• _Task brief_
Starting at the line that contains "left knee: (1023, 1093, 12)" and ending at the line that contains "left wrist: (835, 366, -2)", arrange the records below as a JSON list of strings with one string per line, leaving out blank lines and the pictures.

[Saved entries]
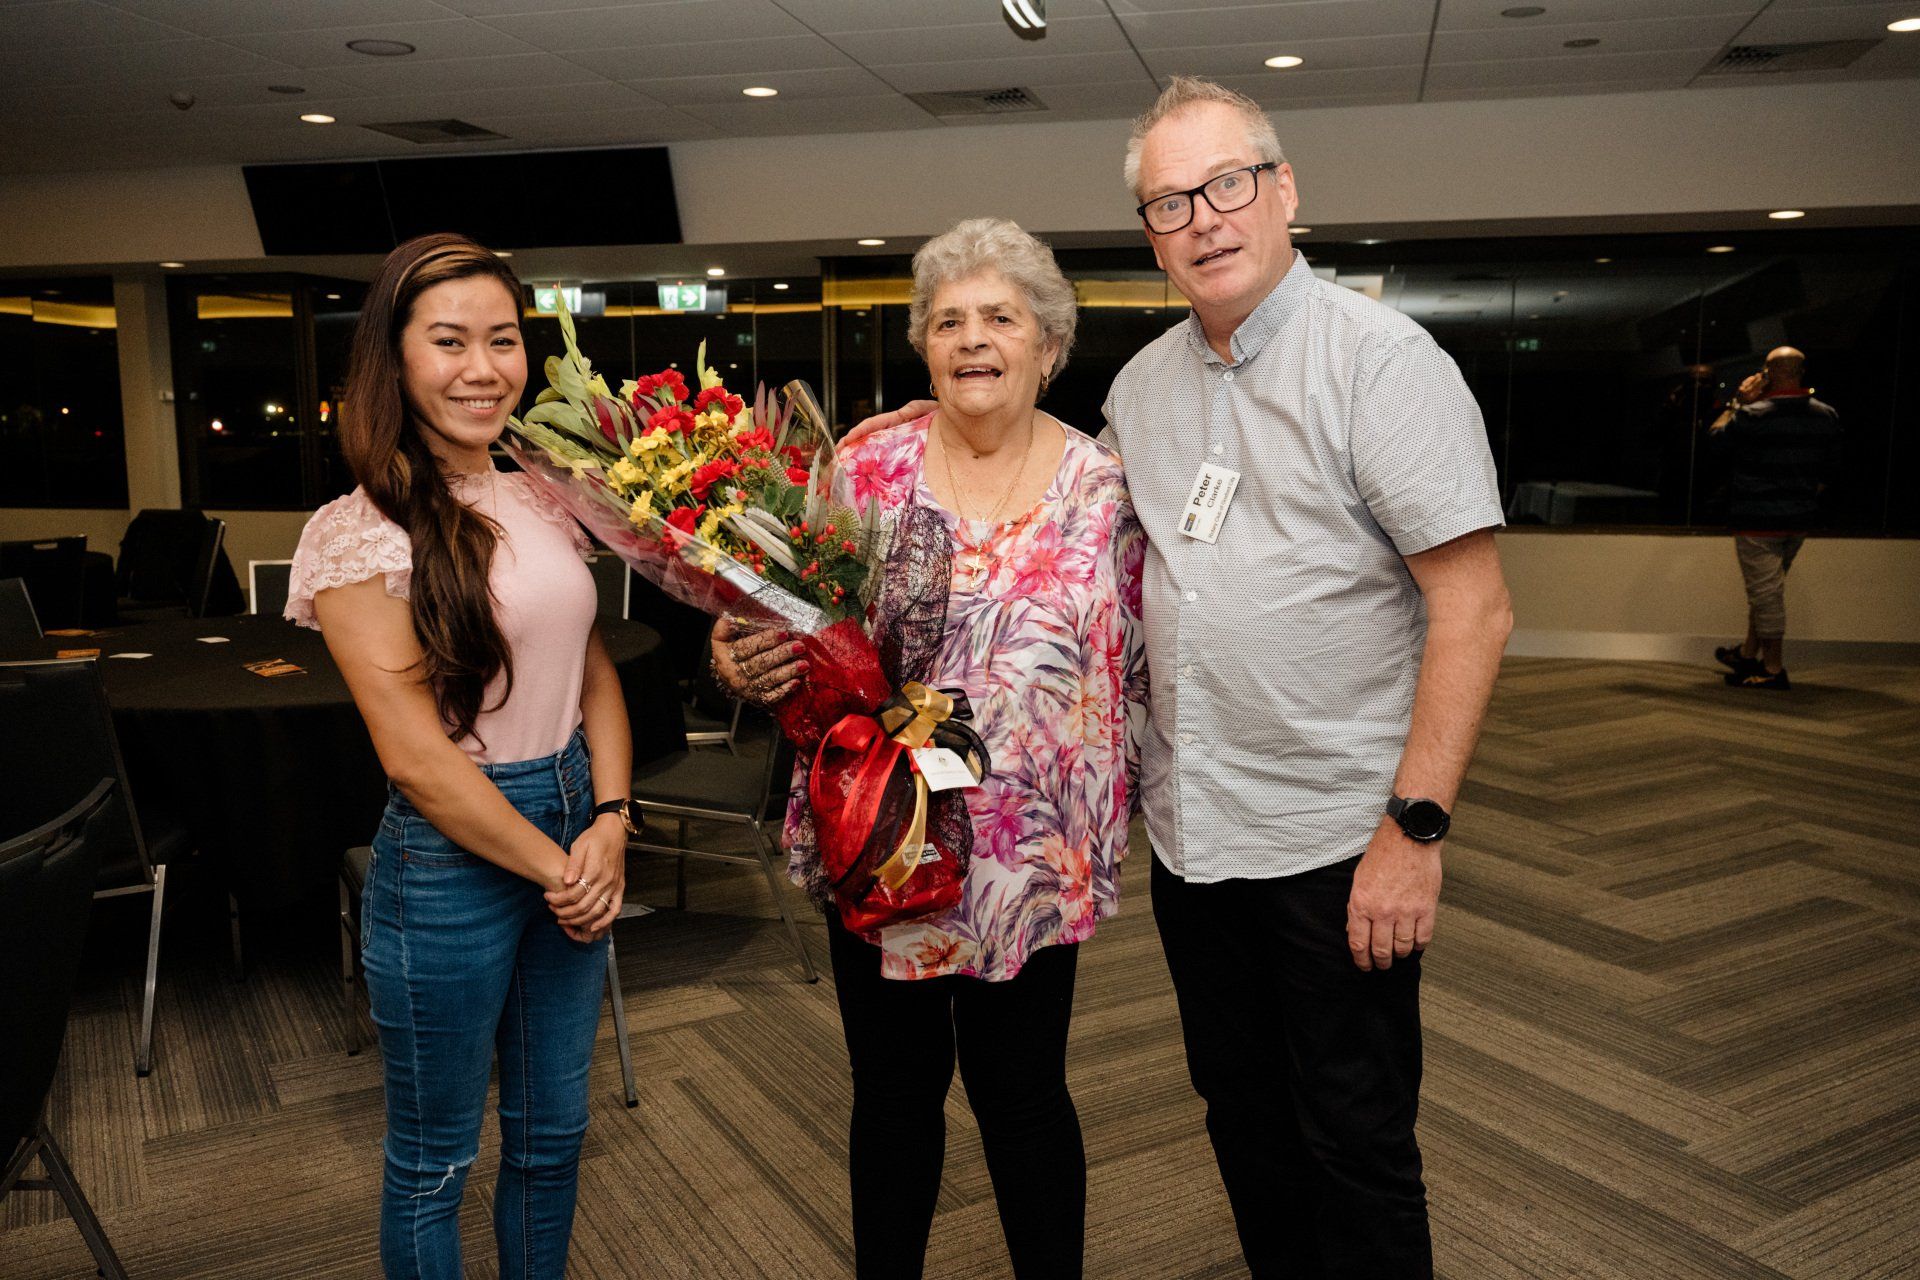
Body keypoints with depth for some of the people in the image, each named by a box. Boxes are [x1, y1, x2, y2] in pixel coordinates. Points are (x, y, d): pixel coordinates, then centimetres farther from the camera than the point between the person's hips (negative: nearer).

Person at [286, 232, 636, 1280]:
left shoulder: (544, 503, 5)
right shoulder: (359, 533, -14)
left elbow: (594, 673, 8)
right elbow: (415, 756, -17)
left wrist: (609, 824, -6)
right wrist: (550, 867, -12)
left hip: (578, 832, 6)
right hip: (449, 854, -6)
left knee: (552, 1133, 21)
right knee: (434, 1160, 15)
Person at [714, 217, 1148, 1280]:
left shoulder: (1102, 486, -1)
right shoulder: (867, 470, -2)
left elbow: (1134, 665, 4)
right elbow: (795, 635, 0)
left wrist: (1110, 809, 2)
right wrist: (741, 667, -21)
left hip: (1032, 852, 0)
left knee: (1023, 1093, 12)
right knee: (894, 1088, 15)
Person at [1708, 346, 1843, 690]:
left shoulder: (1752, 416, -18)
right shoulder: (1826, 416, 2)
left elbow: (1715, 436, -1)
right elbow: (1829, 467, 10)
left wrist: (1737, 403, 6)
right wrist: (1809, 497, 22)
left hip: (1757, 520, -7)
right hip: (1800, 519, 7)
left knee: (1765, 591, -1)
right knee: (1768, 589, 19)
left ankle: (1773, 669, 3)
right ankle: (1749, 654, 31)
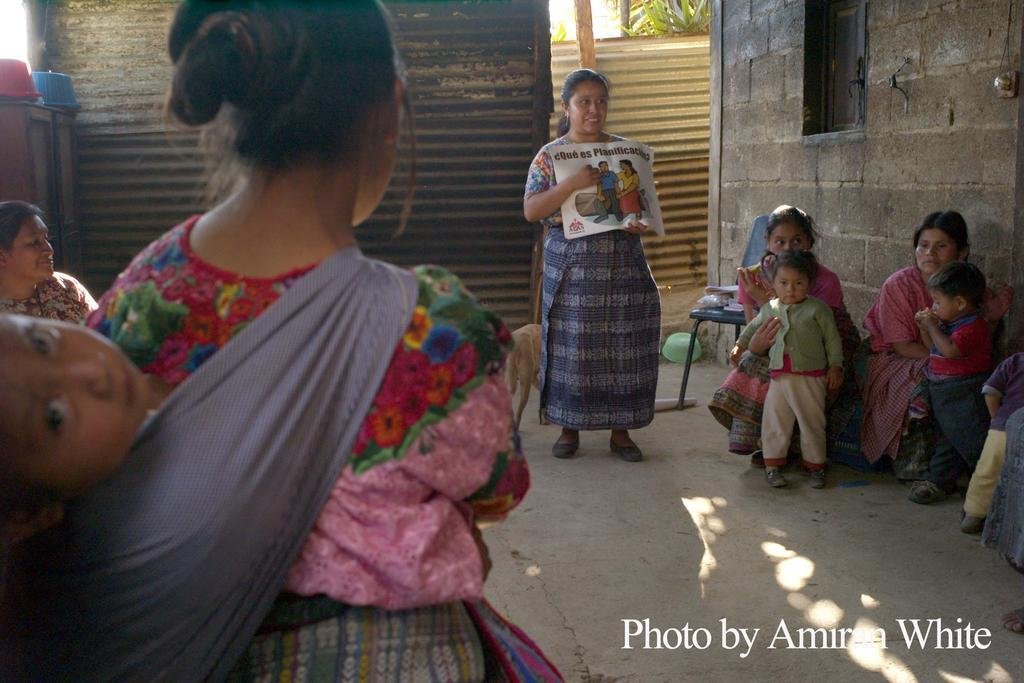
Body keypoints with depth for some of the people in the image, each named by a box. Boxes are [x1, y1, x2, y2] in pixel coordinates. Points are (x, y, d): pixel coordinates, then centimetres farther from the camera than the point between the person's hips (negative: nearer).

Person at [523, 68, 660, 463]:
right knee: (572, 348, 2)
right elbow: (531, 210, -10)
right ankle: (570, 428, 18)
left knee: (625, 348, 3)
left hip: (623, 266, 2)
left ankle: (620, 430, 16)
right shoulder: (549, 156, 1)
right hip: (572, 268, -2)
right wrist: (574, 183, -23)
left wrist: (640, 223, -11)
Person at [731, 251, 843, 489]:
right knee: (775, 422, 6)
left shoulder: (817, 309, -6)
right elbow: (754, 326, 26)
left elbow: (832, 338, -1)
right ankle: (773, 465, 17)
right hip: (779, 377, 3)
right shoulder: (770, 309, 6)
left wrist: (835, 366, -2)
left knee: (812, 423, 7)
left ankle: (815, 465, 21)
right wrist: (740, 344, 27)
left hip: (810, 377, -3)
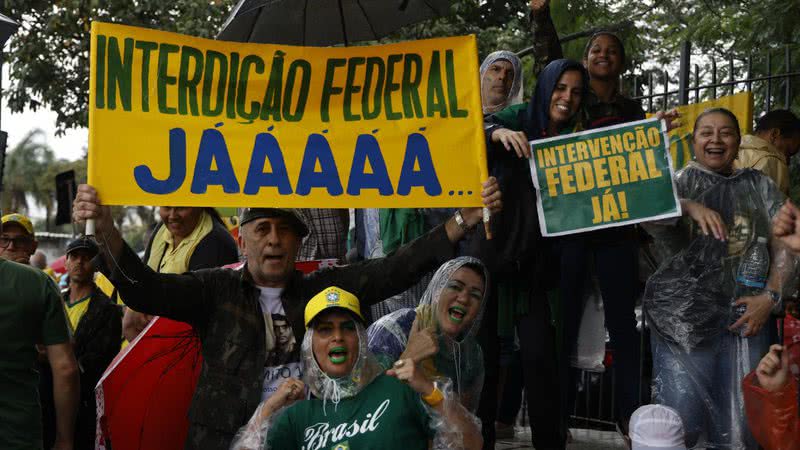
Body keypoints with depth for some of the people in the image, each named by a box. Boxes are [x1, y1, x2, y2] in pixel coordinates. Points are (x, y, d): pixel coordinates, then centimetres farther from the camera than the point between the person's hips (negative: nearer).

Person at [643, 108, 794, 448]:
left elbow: (784, 247, 9)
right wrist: (689, 206, -27)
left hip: (747, 314, 2)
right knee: (680, 419, -7)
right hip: (685, 315, -2)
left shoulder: (759, 186, 13)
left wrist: (771, 297, -5)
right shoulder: (679, 180, 7)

• _Task response_
[
  "left knee: (1023, 1093, 12)",
  "right knee: (894, 1088, 15)",
  "Person at [1708, 346, 1843, 690]:",
  "left shoulder: (1752, 416, -18)",
  "right shoulder: (1826, 416, 2)",
  "left elbow: (1715, 436, -1)",
  "right elbow: (1829, 467, 10)",
  "left wrist: (1737, 403, 6)",
  "right wrist: (1809, 497, 22)",
  "left hip: (1757, 520, -7)",
  "right hip: (1800, 519, 7)",
  "left knee: (1765, 591, -1)",
  "right knee: (1768, 589, 19)",
  "left ankle: (1773, 669, 3)",
  "right ankle: (1749, 654, 31)",
  "Body keypoints with depth for some of the people in the image, each named by a box. Boxes are [x1, y1, x2, y2] in pixel coordinates. Points are (x, y, d): pixel coordinates, then centimetres farther from the camera than the point between the person's hips (negative: nearer).",
  "Person at [523, 68, 660, 463]:",
  "right knee: (572, 348, 2)",
  "right elbow: (531, 210, -10)",
  "right ankle: (570, 428, 18)",
  "left knee: (625, 348, 3)",
  "left hip: (623, 266, 2)",
  "left ankle: (620, 430, 16)",
  "right shoulder: (549, 156, 1)",
  "right hip: (572, 268, -2)",
  "right wrist: (574, 183, -23)",
  "left wrist: (640, 223, -11)",
  "Person at [731, 251, 843, 489]:",
  "right knee: (775, 422, 6)",
  "left shoulder: (817, 309, -6)",
  "right elbow: (754, 326, 26)",
  "left elbow: (832, 338, -1)",
  "right ankle: (773, 465, 17)",
  "right hip: (779, 377, 3)",
  "right shoulder: (770, 309, 6)",
  "left wrist: (835, 366, -2)"
]